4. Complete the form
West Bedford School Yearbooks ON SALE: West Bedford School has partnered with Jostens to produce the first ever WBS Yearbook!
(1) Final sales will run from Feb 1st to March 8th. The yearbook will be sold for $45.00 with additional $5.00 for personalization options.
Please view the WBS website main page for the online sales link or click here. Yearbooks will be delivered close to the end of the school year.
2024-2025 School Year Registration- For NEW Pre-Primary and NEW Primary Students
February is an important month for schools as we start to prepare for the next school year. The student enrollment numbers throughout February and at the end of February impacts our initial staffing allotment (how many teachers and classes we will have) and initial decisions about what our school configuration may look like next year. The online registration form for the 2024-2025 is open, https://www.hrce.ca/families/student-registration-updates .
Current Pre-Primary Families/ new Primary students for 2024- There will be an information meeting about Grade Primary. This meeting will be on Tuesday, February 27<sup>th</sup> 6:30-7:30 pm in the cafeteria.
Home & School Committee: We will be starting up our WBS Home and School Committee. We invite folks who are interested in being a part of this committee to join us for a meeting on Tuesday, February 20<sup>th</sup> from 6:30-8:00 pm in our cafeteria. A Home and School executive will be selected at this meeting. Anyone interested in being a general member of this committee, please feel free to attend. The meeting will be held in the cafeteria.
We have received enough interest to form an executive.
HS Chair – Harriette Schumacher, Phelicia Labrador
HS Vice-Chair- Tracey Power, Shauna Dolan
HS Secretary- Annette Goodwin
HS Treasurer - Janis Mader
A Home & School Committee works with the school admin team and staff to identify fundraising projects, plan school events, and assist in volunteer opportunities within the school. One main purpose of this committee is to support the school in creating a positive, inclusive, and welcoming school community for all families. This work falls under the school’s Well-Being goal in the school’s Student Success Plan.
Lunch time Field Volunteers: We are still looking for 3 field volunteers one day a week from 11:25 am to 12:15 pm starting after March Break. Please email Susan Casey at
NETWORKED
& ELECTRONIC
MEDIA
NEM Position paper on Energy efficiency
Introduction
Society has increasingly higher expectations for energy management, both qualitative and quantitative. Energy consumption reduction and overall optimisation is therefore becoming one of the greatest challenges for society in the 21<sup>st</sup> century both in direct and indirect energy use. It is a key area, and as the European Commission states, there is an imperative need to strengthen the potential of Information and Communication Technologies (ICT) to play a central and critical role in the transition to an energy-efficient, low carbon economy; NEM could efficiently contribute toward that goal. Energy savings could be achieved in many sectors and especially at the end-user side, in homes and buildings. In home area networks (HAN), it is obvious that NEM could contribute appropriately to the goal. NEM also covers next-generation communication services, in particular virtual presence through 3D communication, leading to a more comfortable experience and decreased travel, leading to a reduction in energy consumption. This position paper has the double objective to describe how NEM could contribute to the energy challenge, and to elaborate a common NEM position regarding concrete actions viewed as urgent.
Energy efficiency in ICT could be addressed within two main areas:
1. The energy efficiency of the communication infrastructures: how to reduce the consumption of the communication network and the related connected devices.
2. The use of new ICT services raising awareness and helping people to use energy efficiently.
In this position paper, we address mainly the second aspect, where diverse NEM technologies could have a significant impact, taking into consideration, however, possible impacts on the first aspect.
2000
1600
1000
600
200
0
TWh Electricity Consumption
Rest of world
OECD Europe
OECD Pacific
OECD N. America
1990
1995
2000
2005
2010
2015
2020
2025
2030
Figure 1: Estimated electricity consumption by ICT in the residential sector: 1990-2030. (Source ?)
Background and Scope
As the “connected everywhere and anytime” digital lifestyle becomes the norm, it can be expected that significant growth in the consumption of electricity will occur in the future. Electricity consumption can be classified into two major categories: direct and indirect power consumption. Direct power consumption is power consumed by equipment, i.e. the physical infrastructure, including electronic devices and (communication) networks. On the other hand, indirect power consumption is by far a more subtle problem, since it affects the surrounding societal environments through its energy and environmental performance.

* * *

• [EXERCISE GOAL]: To answer, report how many lines of the listing contain the word "Primary", as a number with nothing else.

• [EXERCISE RESULT]: 2